Andrew Clark of the Royal Academy of Engineering said: “Our organisation is happy with the number of applications we’ve seen across all UK immigration routes for foreign scientists. In many cases, applicants would be eligible for multiple routes. We wouldn’t want to focus on the use of any particular route over a six-month period, but rather the overall success.”

 

Scheme is flawed

According to the first black scientist to ever host the Royal Institution’s Christmas lectures, Christopher Jackson, ‘the idea of prioritising entry to the UK for science award winners is flawed’. Jackson, a geoscientist at the University of Manchester said: “The awards associated with the Global Talent Visa route are inherently biased.”

“A UK immigration system based on them will only replicate science’s lack of diversity.” 

In a scathing attack on the awards, Jackson said: “How we measure excellence is very nebulous.

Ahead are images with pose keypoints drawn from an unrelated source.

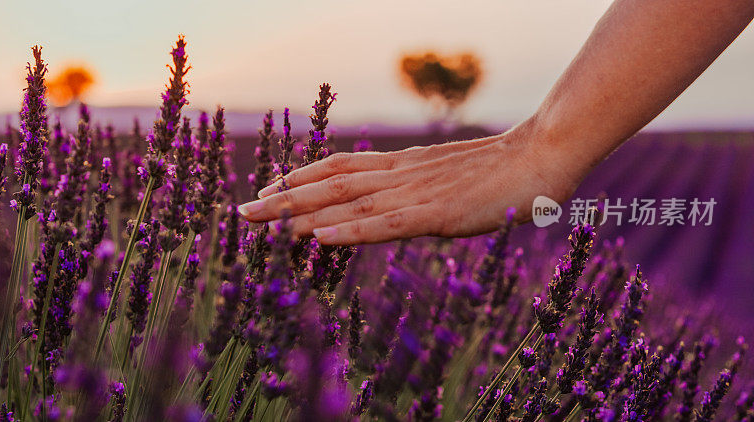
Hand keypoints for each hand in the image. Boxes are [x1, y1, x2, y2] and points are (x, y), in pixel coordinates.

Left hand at [238, 119, 585, 244]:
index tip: (269, 188)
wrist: (543, 155)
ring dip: (300, 213)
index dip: (301, 177)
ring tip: (261, 221)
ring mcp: (416, 194)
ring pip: (346, 202)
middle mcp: (400, 176)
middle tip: (242, 210)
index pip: (340, 166)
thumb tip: (402, 201)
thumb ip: (421, 186)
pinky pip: (384, 225)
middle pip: (330, 183)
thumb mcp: (449, 175)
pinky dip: (348, 232)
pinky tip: (317, 240)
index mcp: (403, 166)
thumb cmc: (503, 170)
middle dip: (284, 198)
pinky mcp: (437, 216)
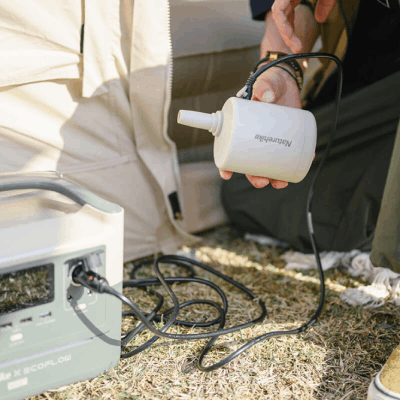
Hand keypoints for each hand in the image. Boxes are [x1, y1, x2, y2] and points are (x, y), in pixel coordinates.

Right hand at [219, 65, 300, 188]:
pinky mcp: (284, 140)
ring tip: (279, 183)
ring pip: (266, 165)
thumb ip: (263, 86)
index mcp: (240, 129)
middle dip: (254, 177)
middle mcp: (253, 138)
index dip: (226, 165)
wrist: (287, 82)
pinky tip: (293, 174)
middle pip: (249, 164)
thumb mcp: (264, 83)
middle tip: (261, 181)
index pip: (228, 149)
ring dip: (271, 178)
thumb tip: (267, 97)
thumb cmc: (269, 83)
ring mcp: (269, 141)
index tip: (227, 175)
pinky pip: (285, 158)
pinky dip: (290, 167)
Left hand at [272, 0, 336, 52]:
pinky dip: (282, 24)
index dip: (291, 31)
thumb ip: (325, 4)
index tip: (298, 45)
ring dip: (285, 34)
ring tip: (295, 46)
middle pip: (282, 19)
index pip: (288, 15)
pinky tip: (289, 34)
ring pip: (278, 17)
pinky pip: (278, 11)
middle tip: (297, 49)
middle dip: (288, 36)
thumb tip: (320, 18)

These awards favour certain people – those who are white, male, heterosexual, cis-gendered – and reward them based on their privilege.”

Records show that of the 600 Nobel prize winners since 1901, only 23 are women. Meanwhile, no award has ever been given to a black laureate in a science subject.

Jackson said: “Studies show that most scientific award winners are white men of European descent and often working at American universities.”

The New Scientist report states that a similar pattern is seen across other awards that make scientists eligible for the UK Global Talent Visa route. According to the report, of the five who have won the Institute of Physics’ Isaac Newton Medal and Prize since 2015, none have been women. 

Meanwhile, only one woman has ever won the Royal Academy of Engineering’s Prince Philip Medal since 2014.